CtiTV was yesterday again fined NT$1 million (US$32,420) by the National Communications Commission, this time for failing to verify the information a pomelo farmer gave during a political talk show before airing it.
The news story was seen as the reason the Democratic Progressive Party (DPP) won the legislative by-election in Tainan, a traditional DPP stronghold, by only a narrow margin.
The penalty came after it was fined NT$1 million at the end of last month for failing to adhere to fact-verification guidelines stipulated in the Satellite Broadcasting Act (衛星廣播電視法).
According to the commission, the host of CtiTV’s Political Gossip (大政治大爆卦) interviewed a pomelo farmer in a program that aired on March 8.
The farmer said that the price of pomelo was so low last year that 2 million tonnes of the fruit had to be dumped into the Zengwen Reservoir (曾文水庫).
Other farmers standing near the interviewee said that they had not received the subsidies that they had applied for.
The host turned the statements from the interviewee into a “news report” without first verifying the authenticity of the information with another source, the commission said.
The station also wrote the headline for the story without verifying what the farmer had said, which showed that the station’s news editing desk was not functioning as it should, it said.
Although the Council of Agriculture and other farmers have filed complaints about the story, CtiTV had only issued a correction about the subsidies and did not correct the dumping statement, the commission said, adding that this has severely disrupted the agricultural market.
Meanwhile, CtiTV News broadcast a story on March 12 about the proposal to raise pandas in Kaohsiung’s Shoushan Zoo, in which the reporter compared pandas with Formosan black bears and concluded that the former were cuter than the latter, the commission said.
“The news report could mislead the public about the right way to preserve and protect wildlife.
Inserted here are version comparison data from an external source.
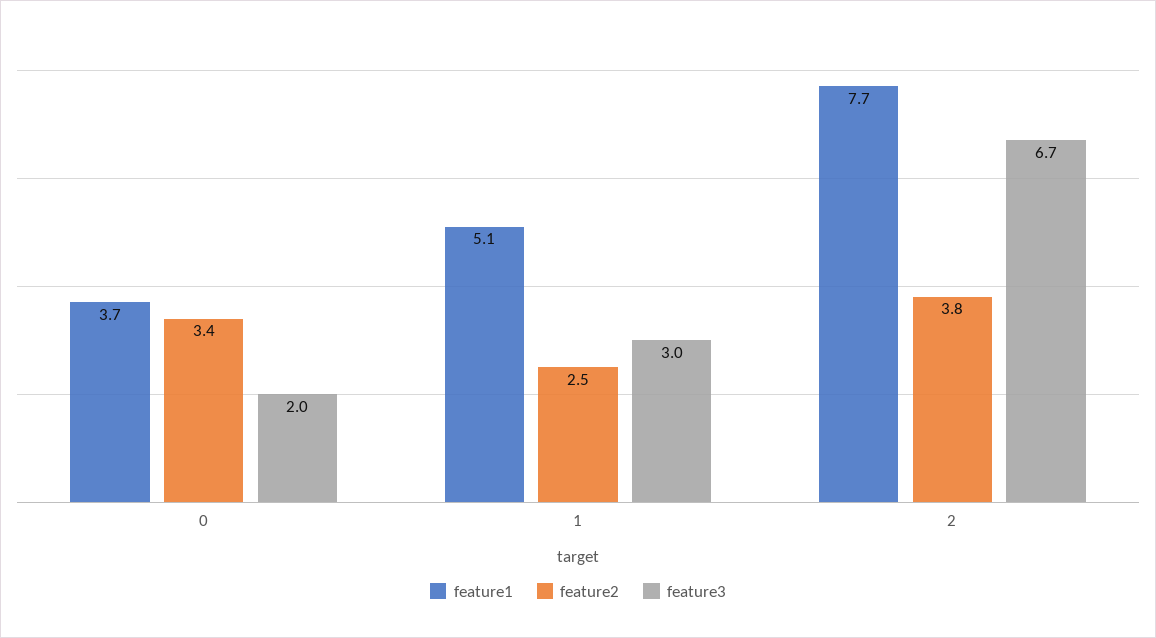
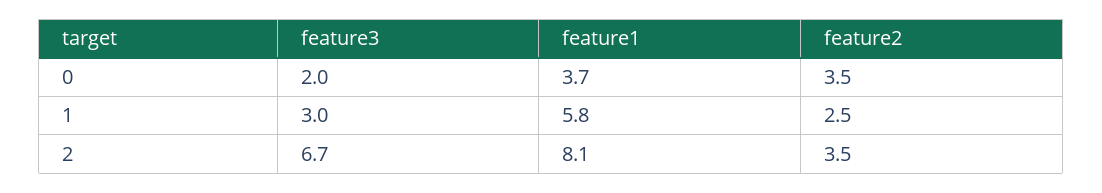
  {
    "feature1": {
      "0": 3.7,
-     "1": 5.1,
+     "1": 5.8,
-     "2": 7.7
+     "2": 8.1
    },
    "feature2": {
-     "0": 3.4,
+     "0": 3.5,
      "1": 2.5,
-     "2": 3.8
+     "2": 3.5
    },
    "feature3": {
      "0": 2,
      "1": 3,
      "2": 6.7
    }
  }

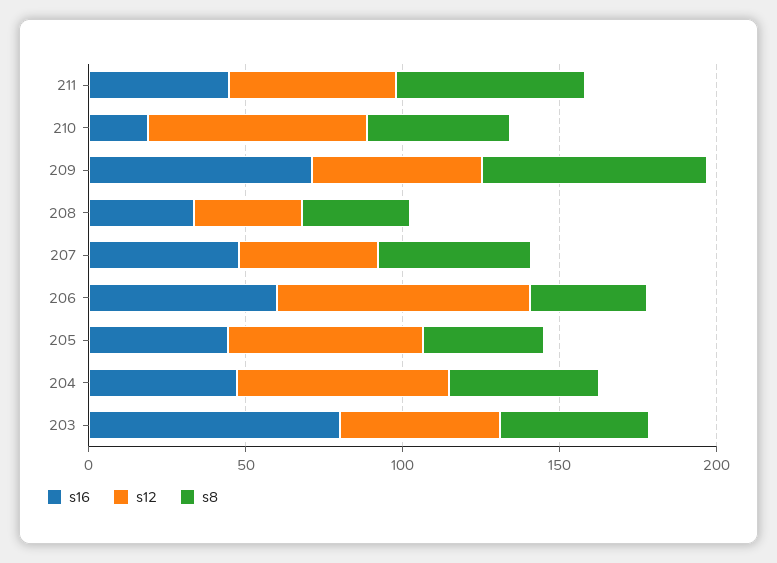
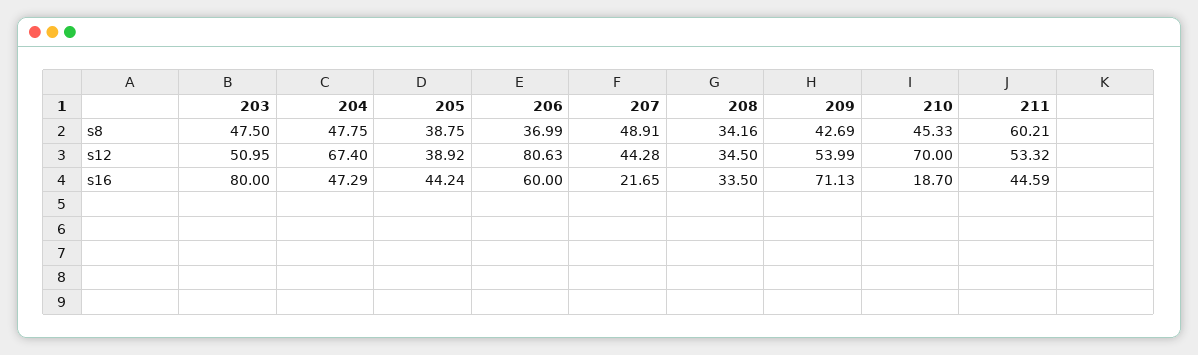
  {
    "s16": {
      "211": 44.59,
      "210": 18.7,
      "209": 71.13,
      "208": 33.5,
-     "207": 50,
+     "207": 21.65,
      "206": 60,
      "205": 44.24,
      "204": 47.29,
      "203": 80
    },
    "s12": {
      "211": 53.32,
      "210": 70,
      "209": 53.99,
      "208": 34.5,
      "207": 44.28,
      "206": 80.63,
-     "205": 60,
+     "205": 38.92,
      "204": 67.4,
      "203": 50.95
    },
    "s8": {
      "211": 60.21,
      "210": 45.33,
-     "209": 70,
+     "209": 42.69,
      "208": 34.16,
      "207": 48.91,
      "206": 36.99,
      "205": 38.75,
      "204": 47.75,
      "203": 47.5
    }
  }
We have asked the CtiTV to strictly enforce its self-disciplinary mechanism and demonstrate professionalism in reporting this type of topic. The station is also asked to use this particular story as a case for its internal training,” the commission said.
CtiTV said it found the ruling unacceptable and filed an administrative lawsuit, adding that it has sued commission officials for malfeasance.
In other news, Asia Pacific Telecom and Taiwan Mobile were yesterday fined NT$1.8 million each, because Asia Pacific has been using Taiwan Mobile’s networks without first securing the commission’s approval.
Asia Pacific Telecom had been using the 3G and 4G networks built by Taiwan Mobile, which the commission deemed illegal.
Before yesterday’s penalty, each had accumulated fines of NT$14.7 million.
Since Oct. 31, Asia Pacific Telecom had stopped using the Taiwan Mobile’s 4G network, the commission said.